A descoberta de variantes do coronavírus, que se revelaram mais transmissíveis e letais, gerou imensas preocupações em todo o mundo – mas, agora, os cientistas começam a encontrar alguns sinais de esperança nesta interação até agora muito desequilibrada entre microrganismo e hospedeiro.
Ao analisarem o sangue dos sobreviventes da Covid e das pessoas que já foram vacinadas, os imunologistas depararam-se com um facto surpreendente: algumas das células do sistema imunitário – que, como sabemos, têm memória de infeções anteriores – também se conseguem transformar, contrariando assim as mutações do vírus. Para os cientistas que detetaram o fenómeno, o que parece é que o sistema imunitário desenvolveu a sua própria forma de lidar com as variantes.
“Essencialmente, o que verificámos foi que o sistema imunitário está a tentar antecipar-se ao vírus”, diz Michel Nussenzweig, um imunologista da Universidade Rockefeller, em Nova Iorque, nos EUA, autor da mais recente investigação sobre o fenómeno, citado pela Scientific American. “É um mecanismo que torna o nosso organismo depois capaz de lidar com variantes de um mesmo vírus”, comentou já Marion Pepper, uma imunologista da Universidade de Washington, a propósito dos dados agora conhecidos.
Capacidades acrescidas
Foi em abril passado, quando a pandemia estava no auge da primeira vaga, que Nussenzweig e os seus colegas começaram o seu estudo, recolhendo o sangue de quem já recuperara da infeção. Havia, no entanto, já relatos inquietantes de reinfeções e anticorpos em declínio – e os cientistas queriam compreender quanto tempo o sistema imunitário poderia manter a sua capacidade de responder a nova ameaça.
Analisadas as mostras de sangue recolhidas um mês depois da infeção por SARS-CoV-2 e, novamente, seis meses depois, os investigadores repararam que o sangue recolhido mais tarde tinha níveis mais baixos de anticorpos a circular – o que fazia sentido, tendo em conta que a infeção tinha desaparecido.

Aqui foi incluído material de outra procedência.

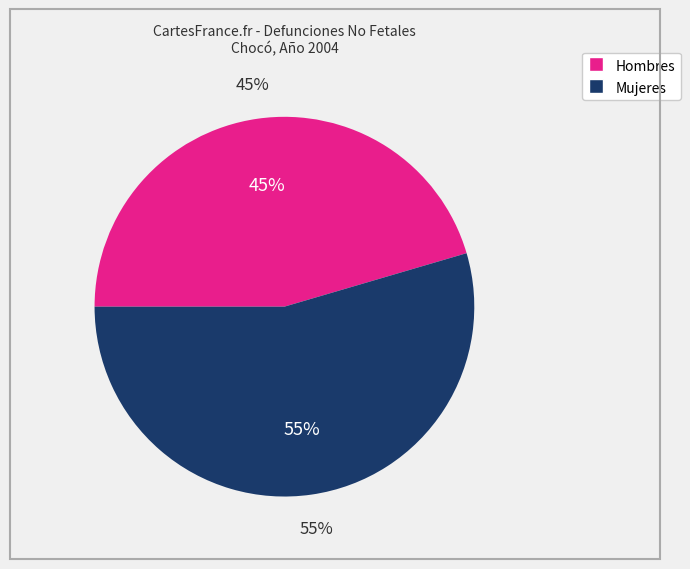

What is the total percentage of Hombres and Mujeres?

100.0%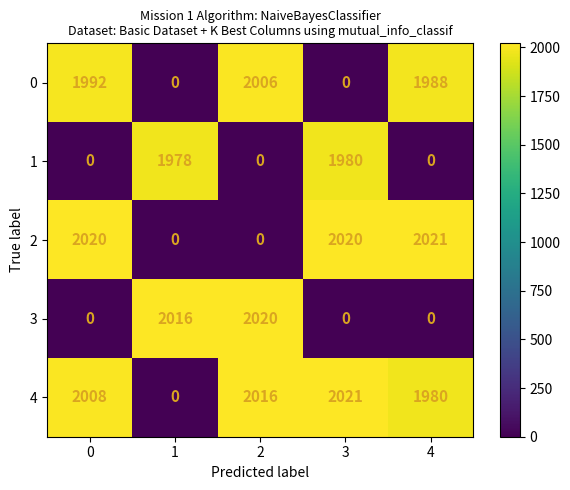

What is the spread (max minus min) of values at 4?

2021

Já os níveis das células que produzem esses anticorpos, chamadas células B de memória, permaneceram constantes e até aumentaram, em algumas pessoas, ao longo do tempo.
São estas que, após uma infeção, permanecem nos gânglios linfático do nosso corpo, mantendo assim a capacidade de reconhecer o vírus. Se uma pessoa for infetada uma segunda vez, estas células B ativam-se rapidamente e produzem anticorpos, bloqueando o vírus e impedindo-o de provocar uma segunda infeção grave.
Depois, os cientistas clonaram aquelas células B para poderem testar os anticorpos numa versão do SARS- CoV-2 concebida para se parecer com uma das novas variantes do coronavírus – e acabaram por verificar que, neste vírus geneticamente modificado, as mutações imitaram algumas das mutações atualmente encontradas nas variantes. O que isto significa é que os anticorpos tinham mudado ao longo do tempo para reconhecer diferentes características virais. “O que observámos é que há uma evolução adaptativa da resposta imunológica”, acrescentou ainda Nussenzweig.
Respostas duradouras
Trata-se de um fenómeno explicado por um processo chamado “hipermutação somática” – no fundo, uma das razões pelas quais o sistema imunitário pode produzir até um quintilhão de anticorpos distintos, apesar do genoma humano ter apenas cerca de 20 mil genes. É que, durante meses e meses após uma infeção, as tais células B de memória permanecem nos gânglios linfáticos e os genes que codificam os anticorpos adquirem as tais (inesperadas, mas bem-vindas) mutações.
Marion Pepper, a imunologista de Washington que também está a tentar compreender melhor este fenómeno, faz um retrato simples de compreender: afinal, há milhões de anos que os vírus vão infetando hospedeiros e as variantes não são um fenómeno novo. Ora, para manter os hospedeiros vivos, o mais certo é o sistema imunitário ter desenvolvido um mecanismo para se manter e são essas reservas, que têm memória da infeção anterior, que vão então produzindo anticorpos para as novas versões do vírus – tal como demonstrou no estudo dado a conhecer no meio do verão passado.
São trabalhos que chamaram igualmente a atenção do imunologista Shane Crotty, do La Jolla Institute for Immunology, na Califórnia. “No fundo, estas células são a forma de o sistema imunitário fazer variantes próprias como medida de contra-ataque para potenciais variantes virais no futuro”, considera – ele que, com a sua equipa, já tinha demonstrado, num estudo publicado na Science em fevereiro, que a maioria das pessoas desenvolve uma resposta duradoura contra infeções futuras.